Beispielsweise verteilte Valora an allen kkiosk Verkaufsstellen einen Flyer mit einem exklusiven Zak-Startguthaben. Eröffnete der Kunde ein Zak-Konto und löst seinen Gutschein-Code ein, erhielt er das Startguthaben direkt auf das Konto (vgl. Abbildung 3).

Abbildung 3: Zak am Kiosk

Derzeit hat Zak mehr als 10 „Reselling-Partner“ mit allerdings unterschiedlicher Relevanz. Durch die Partnerschaften können ca. 5-10 Prozent der Neukunden gewonnen werden.

Fazit

Bereits seit der Lancierung der Neobanking-App Zak im Frühjahr 2018 setzt die Bank Cler auf Partnerschaften. Beim Start waren mit Baloise und Siroop zwei grössere Partner dabei. Nach einer – zumindest von Aussen gesehen – eher ruhigeren Phase im Bereich des Zak Stores kann Zak mit den Einbettungen von Sanitas oder Lings (Generali) nun wieder wichtige und interessante Partnerschaften verzeichnen. Das Thema Bancassurance wird dabei durch die Kooperation mit drei verschiedenen Versicherungsunternehmen speziell unterstrichen.

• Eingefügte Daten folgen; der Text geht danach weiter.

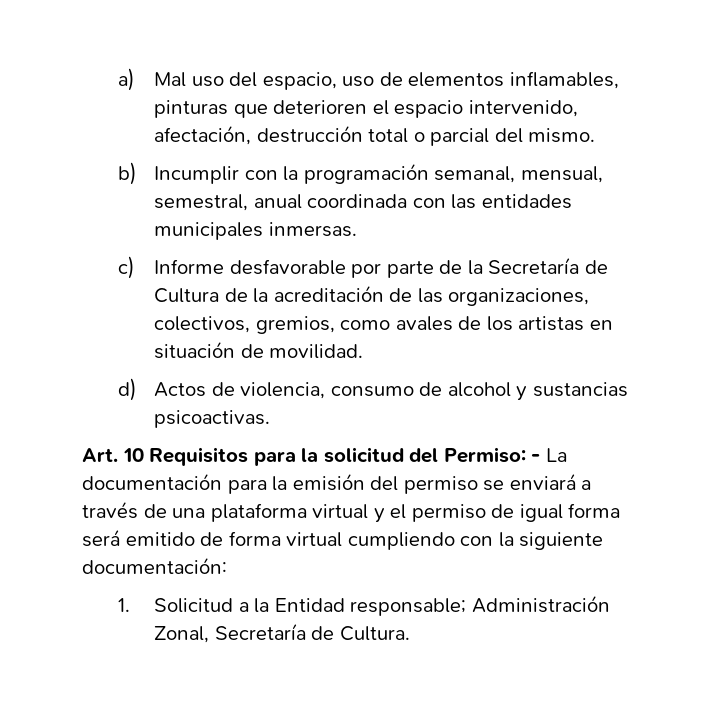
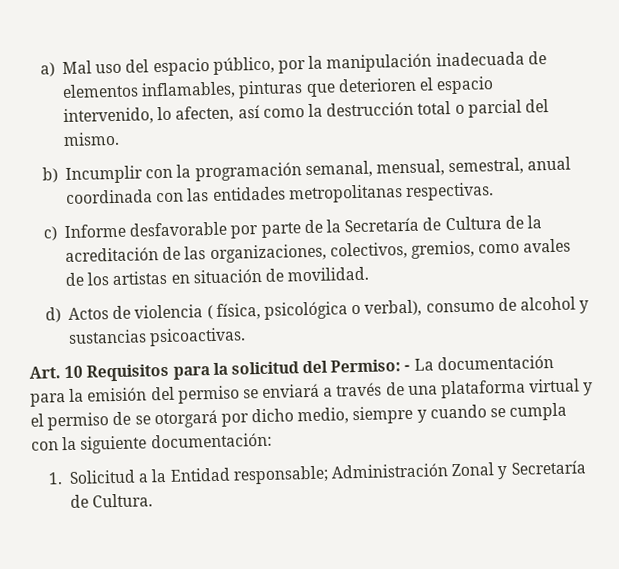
[262,72,375,90] espacio, uso -> [152,51,525,77] espacio público, por la manipulación inadecuada
[154,125,252,145] afectación, -> [157,103,324,123] lo afecten, así como la
[154,222,357,240] municipales inmersas. -> [287,182,495,204] metropolitanas respectivas.
[240,382,326,399] violencia, -> [134,299,423,320] violencia ( física, psicológica o verbal),
[519,503,621,522] [82,529,455,550] igual forma será emitido de forma virtual cumpliendo -> [134,402,568,429] se otorgará por dicho medio, siempre y cuando se cumpla
[154,626,210,643] Zonal, -> [451,462,509,480] Zonal y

Die Strategie von Zak im Bereich der Partnerschaften fokussiert auf Angebote und Services im „Beyond Banking-Bereich“. Gemäss Untersuchungen von Zak wünscht sich die digitale Zielgruppe Mehrwertservices, die über das Banking hinausgehen. Im Bereich der Finanzdienstleistungen möchte Zak hingegen möglichst alle Leistungen selber erbringen.

Zentral am Modell von Zak ist, dass zu einem späteren Zeitpunkt ein Cross-Selling durch die Bank Cler erfolgen soll und die Kunden – zum Beispiel bei einer späteren Finanzierungsanfrage – zuerst an die Bank Cler denken. Bis anhin kann noch nicht beurteilt werden, ob dieses Modell funktioniert. Es ist aber sicherlich eine der vielen spannenden Fragen rund um die verschiedenen Geschäftsmodelle von Neobanken.

Kommentare

1 Kommentare

Michael_Z

14. Februar 2022

Zak macht das wirklich gut muss ich sagen. Ich finde zwar die User Experience auf neon Bank extrem modern und frisch, aber die Partnerangebote in Zak sind schon echt super und sind immer sehr vorteilhaft für den Kunden. Da können sich die Mitbewerber ein Beispiel nehmen. Hoffentlich kommt da noch mehr. Ich fände es total lässig wenn noch delivery Dienste dazu kommen würden (uber eats z.b.)